Eine knifflige Aufgabe für die ehrenamtlichen »Schrauber«: Bei diesem spontan vorbeigebrachten Fahrrad mussten die richtigen Ersatzspeichen gefunden werden. Foto: Thomas Seifert
Eine knifflige Aufgabe für die ehrenamtlichen »Schrauber«: Bei diesem spontan vorbeigebrachten Fahrrad mussten die richtigen Ersatzspeichen gefunden werden. Foto: Thomas Seifert

Schöneck. Es wehte am Samstagvormittag ein kalter Wind durch den Kilianstädter Rathaushof, was aber die ehrenamtlichen Aktiven der Fahrradwerkstatt des Repair-Cafés Schöneck und einige »Kunden« nicht abhielt, die mitgebrachten Zweiräder einer gründlichen Frühjahrskur für Fahrräder zu unterziehen.
»Nicht nur Autos müssen nach dem Winter durchgecheckt werden, auch Räder sollten einer solchen Prozedur unterzogen werden«, betonte Werner Fröhlich, der Mann der ersten Stunde dieser Einrichtung.
In Schöneck reparierte Fröhlich 2015 erstmals Fahrräder auf Anfrage für den Arbeitskreis Asyl und organisierte zusammen mit Genoveva Firnges und Stefanie Nöthen Radfahrkurse für Frauen aus Syrien.
Im Laufe der Jahre wurden immer wieder Reparatur- und Inspektionstermine angeboten, es kamen weitere »Schrauber« hinzu und in einem Raum in der ehemaligen Scheune am Rathaus konnte die Gruppe eine provisorische Werkstatt einrichten. Diese füllte sich mit den Jahren mit dem notwendigen Werkzeug, dient als Materiallager und wird zur Aufbereitung von gespendeten Rädern genutzt, die für kleines Geld an Menschen weitergegeben werden, die sich sonst ein Fahrrad nicht leisten können.

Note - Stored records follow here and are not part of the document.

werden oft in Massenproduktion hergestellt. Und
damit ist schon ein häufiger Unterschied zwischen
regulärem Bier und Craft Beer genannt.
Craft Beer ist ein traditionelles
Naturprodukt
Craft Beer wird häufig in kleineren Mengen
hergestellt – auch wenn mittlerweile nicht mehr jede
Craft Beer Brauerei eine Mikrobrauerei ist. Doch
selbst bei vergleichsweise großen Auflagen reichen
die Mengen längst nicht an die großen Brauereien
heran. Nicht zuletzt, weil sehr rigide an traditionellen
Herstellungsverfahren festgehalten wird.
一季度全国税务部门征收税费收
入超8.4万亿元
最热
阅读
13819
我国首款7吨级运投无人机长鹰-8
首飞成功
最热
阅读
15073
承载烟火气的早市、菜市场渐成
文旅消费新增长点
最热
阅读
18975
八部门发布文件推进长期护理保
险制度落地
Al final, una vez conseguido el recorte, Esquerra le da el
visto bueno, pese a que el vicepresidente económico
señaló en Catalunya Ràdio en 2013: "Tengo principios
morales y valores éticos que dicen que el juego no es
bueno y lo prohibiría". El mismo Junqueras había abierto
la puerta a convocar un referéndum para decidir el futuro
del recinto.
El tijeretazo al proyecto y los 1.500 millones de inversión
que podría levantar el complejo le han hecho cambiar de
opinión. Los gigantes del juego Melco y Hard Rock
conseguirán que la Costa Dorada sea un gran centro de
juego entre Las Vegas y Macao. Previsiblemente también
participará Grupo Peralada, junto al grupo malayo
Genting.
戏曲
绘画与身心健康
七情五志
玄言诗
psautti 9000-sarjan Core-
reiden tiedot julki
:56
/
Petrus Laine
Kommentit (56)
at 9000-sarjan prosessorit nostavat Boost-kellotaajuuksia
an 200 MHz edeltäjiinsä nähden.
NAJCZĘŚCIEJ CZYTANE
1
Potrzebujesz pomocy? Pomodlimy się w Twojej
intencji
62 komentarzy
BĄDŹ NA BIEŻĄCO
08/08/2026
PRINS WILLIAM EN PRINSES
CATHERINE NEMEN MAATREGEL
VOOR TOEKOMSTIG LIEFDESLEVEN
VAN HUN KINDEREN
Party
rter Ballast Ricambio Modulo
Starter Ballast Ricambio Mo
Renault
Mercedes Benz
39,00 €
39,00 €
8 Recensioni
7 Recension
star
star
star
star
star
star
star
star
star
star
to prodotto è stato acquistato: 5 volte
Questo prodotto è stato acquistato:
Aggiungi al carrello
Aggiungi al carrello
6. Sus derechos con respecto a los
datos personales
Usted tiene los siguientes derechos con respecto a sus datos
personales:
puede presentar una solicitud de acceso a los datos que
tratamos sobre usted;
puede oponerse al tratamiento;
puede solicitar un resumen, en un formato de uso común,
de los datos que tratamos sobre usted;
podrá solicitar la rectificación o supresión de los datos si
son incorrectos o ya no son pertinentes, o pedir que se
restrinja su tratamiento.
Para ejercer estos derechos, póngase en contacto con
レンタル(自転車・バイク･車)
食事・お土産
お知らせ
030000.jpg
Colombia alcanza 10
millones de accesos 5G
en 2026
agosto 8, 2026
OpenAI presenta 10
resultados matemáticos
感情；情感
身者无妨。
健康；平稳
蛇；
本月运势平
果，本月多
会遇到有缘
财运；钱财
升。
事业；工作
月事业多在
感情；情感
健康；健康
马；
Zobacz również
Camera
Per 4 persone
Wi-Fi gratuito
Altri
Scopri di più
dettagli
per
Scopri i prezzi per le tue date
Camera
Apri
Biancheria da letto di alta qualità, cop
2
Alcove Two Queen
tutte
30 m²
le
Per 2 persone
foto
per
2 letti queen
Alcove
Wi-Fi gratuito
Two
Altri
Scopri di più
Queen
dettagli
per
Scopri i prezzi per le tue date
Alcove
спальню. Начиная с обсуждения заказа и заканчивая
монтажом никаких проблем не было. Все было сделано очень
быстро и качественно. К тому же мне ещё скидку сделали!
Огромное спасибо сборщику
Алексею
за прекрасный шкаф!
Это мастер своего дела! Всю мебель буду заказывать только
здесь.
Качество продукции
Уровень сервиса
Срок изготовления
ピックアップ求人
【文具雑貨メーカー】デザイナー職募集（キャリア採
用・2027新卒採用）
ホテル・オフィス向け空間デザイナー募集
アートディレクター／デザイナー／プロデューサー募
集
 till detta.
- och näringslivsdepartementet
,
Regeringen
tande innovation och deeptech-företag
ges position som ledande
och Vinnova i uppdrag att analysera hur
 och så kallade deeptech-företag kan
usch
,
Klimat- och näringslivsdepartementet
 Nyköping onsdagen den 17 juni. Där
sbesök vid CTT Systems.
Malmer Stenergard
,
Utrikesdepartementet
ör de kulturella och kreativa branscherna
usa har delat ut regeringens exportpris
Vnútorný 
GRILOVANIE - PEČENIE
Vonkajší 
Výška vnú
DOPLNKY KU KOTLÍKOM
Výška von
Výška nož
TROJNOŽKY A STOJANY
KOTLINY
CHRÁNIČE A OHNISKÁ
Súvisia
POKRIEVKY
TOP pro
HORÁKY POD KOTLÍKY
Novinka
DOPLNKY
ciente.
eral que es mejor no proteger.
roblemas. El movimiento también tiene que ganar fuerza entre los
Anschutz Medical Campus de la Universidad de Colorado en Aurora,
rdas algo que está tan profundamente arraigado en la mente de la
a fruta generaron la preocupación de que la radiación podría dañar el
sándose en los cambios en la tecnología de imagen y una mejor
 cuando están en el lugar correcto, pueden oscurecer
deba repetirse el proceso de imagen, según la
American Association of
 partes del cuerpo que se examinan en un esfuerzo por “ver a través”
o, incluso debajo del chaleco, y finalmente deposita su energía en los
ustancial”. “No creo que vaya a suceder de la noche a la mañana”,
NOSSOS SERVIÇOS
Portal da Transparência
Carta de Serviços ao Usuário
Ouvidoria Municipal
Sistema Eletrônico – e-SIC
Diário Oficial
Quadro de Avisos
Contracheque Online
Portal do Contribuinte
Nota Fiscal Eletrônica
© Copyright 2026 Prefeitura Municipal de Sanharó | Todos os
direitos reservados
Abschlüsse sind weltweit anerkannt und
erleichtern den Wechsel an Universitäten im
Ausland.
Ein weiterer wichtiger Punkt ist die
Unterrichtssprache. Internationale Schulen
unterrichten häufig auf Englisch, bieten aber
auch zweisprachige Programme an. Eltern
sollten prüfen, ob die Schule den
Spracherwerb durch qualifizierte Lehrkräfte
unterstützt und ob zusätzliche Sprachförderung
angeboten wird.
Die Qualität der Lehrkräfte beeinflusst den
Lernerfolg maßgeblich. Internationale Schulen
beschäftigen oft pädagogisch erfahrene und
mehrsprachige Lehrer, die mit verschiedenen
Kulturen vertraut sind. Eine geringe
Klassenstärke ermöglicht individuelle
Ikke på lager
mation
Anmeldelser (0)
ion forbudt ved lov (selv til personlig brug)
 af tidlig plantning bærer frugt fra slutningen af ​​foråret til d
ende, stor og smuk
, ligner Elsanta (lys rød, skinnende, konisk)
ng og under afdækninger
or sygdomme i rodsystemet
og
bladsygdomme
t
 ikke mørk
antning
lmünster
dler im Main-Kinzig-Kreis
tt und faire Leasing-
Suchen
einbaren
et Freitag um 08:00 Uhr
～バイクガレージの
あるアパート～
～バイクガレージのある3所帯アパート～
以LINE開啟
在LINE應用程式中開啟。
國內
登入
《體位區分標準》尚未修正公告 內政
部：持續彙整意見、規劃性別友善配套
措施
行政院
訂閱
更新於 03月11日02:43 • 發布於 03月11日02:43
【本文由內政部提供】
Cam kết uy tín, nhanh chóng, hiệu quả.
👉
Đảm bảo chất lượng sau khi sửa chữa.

»Wir sind inzwischen ganz gut ausgestattet, aber natürlich könnte man das eine oder andere Werkzeug noch gebrauchen«, betonte Fröhlich. So zum Beispiel ein nicht ganz billiges Hilfsmittel, mit dem an Speichen ein Gewinde geschnitten werden kann, um so die Länge auf den Millimeter genau anzupassen. Bei einem spontan angelieferten Rad mussten nämlich einige der gelagerten Speichen ausprobiert werden, bis die Reparateure das richtige und passende Ersatzteil gefunden hatten. »Mit diesem fehlenden Werkzeug wäre das alles viel schneller gegangen«, kommentierte Werner Fröhlich die Millimeterarbeit.
Solche Arbeiten, die Geduld und Fingerspitzengefühl benötigen, schrecken den ehemaligen Lehrer und seine Mitstreiter Michael Wolff, Heiko Gottfried, Klaus Pölderl, Reinhold Volz und Hartmut Schnaperelle aber nicht von einer Instandsetzung ab. Und es gibt eine klare Absprache mit dem ortsansässigen Fahrradgeschäft, dass die »Schrauber« von größeren Reparaturen die Finger lassen.
Überhaupt ist der eigentliche Sinn der Reparaturtermine, die Radler mit einfachen Wartungsarbeiten vertraut zu machen, die weder spezielles Werkzeug noch gewisse Fertigkeiten voraussetzen. Aus diesem Grund ist auch Klaus Ackermann mit seinem zwei Jahre alten Zweirad von Oberdorfelden nach Kilianstädten geradelt und hat sich für den Termin angemeldet. Er fährt sehr regelmäßig mit dem Rad, »im Durchschnitt 20 Kilometer am Tag« und ist auch ständiger Teilnehmer bei der Aktion »Stadtradeln«. Nun nutzt er die Gelegenheit, um mit Werner Fröhlich an der Seite die wichtigsten Komponenten des Drahtesels zu überprüfen.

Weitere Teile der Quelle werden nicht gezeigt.